───── GIVEN DATA ─────

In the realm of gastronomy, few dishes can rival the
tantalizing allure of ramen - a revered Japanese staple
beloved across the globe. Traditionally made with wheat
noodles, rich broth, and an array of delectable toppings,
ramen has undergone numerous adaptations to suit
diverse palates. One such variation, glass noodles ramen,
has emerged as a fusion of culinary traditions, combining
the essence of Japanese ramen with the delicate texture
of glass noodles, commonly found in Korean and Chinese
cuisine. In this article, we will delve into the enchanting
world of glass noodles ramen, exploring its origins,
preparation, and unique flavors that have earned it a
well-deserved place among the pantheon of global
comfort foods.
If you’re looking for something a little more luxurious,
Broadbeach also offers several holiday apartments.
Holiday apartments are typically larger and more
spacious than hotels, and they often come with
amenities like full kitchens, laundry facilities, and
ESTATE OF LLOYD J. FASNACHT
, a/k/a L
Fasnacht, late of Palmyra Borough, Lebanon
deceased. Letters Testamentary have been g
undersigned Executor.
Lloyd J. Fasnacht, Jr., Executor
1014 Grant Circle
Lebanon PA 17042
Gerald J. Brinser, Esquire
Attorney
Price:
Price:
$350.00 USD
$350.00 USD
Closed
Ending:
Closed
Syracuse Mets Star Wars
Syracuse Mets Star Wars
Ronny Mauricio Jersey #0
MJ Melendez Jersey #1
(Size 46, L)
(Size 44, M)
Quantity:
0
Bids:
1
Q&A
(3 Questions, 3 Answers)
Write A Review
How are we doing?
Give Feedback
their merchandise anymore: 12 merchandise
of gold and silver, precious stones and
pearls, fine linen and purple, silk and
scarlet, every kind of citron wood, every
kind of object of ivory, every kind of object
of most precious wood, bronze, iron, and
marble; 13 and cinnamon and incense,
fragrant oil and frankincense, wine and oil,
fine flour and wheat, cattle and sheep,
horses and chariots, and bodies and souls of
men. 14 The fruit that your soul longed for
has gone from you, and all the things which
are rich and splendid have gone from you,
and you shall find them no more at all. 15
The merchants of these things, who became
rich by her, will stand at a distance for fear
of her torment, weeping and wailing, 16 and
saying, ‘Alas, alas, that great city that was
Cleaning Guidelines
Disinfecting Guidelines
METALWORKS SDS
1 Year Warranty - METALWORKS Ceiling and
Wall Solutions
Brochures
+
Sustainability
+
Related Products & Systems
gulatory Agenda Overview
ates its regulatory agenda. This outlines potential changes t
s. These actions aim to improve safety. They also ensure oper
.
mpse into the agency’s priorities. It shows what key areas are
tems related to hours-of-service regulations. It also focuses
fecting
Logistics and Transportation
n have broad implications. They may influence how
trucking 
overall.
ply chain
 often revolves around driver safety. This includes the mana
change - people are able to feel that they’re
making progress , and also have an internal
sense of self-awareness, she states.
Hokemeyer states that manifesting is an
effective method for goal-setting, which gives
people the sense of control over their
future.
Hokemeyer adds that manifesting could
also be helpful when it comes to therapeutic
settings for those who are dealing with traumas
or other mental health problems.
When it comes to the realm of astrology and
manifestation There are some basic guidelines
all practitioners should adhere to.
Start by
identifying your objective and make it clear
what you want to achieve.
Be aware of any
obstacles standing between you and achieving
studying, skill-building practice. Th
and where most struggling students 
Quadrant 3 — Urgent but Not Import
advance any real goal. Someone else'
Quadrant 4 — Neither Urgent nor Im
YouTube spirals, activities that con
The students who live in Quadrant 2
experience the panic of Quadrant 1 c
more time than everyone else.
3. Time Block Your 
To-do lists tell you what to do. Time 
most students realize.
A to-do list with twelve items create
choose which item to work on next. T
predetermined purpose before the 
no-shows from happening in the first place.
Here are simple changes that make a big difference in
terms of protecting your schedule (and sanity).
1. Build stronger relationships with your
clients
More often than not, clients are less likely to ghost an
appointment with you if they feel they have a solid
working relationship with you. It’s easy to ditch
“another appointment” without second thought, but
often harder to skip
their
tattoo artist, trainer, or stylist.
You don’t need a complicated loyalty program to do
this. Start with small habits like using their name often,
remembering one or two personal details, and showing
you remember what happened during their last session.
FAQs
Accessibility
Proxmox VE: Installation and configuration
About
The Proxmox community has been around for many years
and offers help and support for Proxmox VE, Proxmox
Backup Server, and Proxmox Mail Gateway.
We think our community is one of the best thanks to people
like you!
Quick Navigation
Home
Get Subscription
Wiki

─────

Collect the lines of the data that carry the word "Urgent".

**ANSWER TO THIS PROBLEM**
Quadrant 3 — Urgent but Not Import
Quadrant 4 — Neither Urgent nor Im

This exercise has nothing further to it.